▶ **WORK TO COMPLETE**: Rewrite the listing with every occurrence of "categories" changed to "groups", keeping all other wording as it stands. Omit the pictures from the rewritten version.

EXTRACTED ENTRIES: Begin

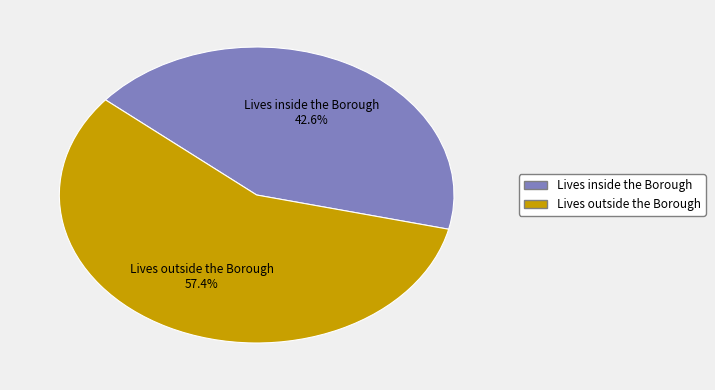

How many slices are in this pie chart?

2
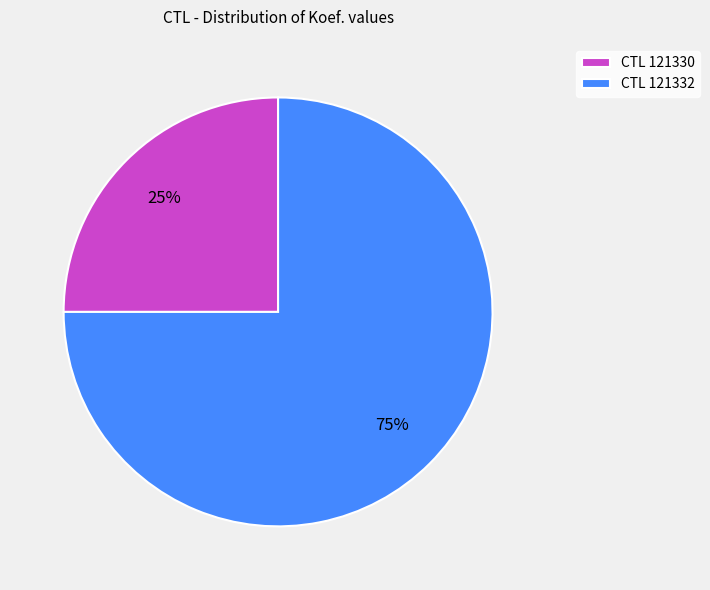

Rank the categories by value from highest to lowest.

CTL 121332, CTL 121330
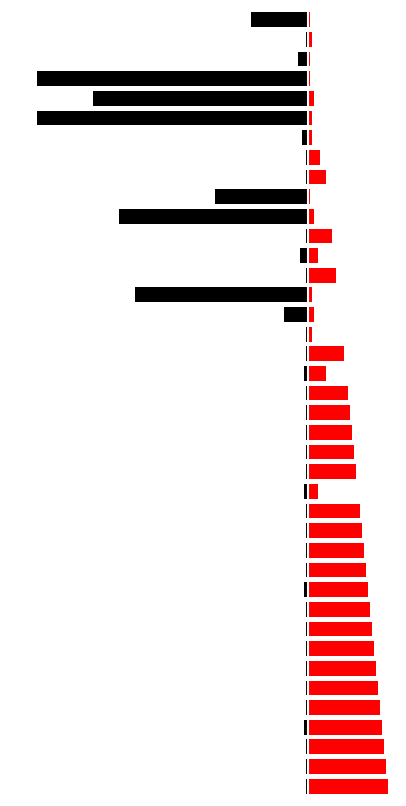

Between 4 and 32, which series saw the biggest shift?

Weeks on Chart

EXTRACTED ENTRIES: End

▶ **EXPECTED ANSWER**:
How many slices are in this pie chart?

2

Rank the groups by value from highest to lowest.

CTL 121332, CTL 121330

Between 4 and 32, which series saw the biggest shift?

Weeks on Chart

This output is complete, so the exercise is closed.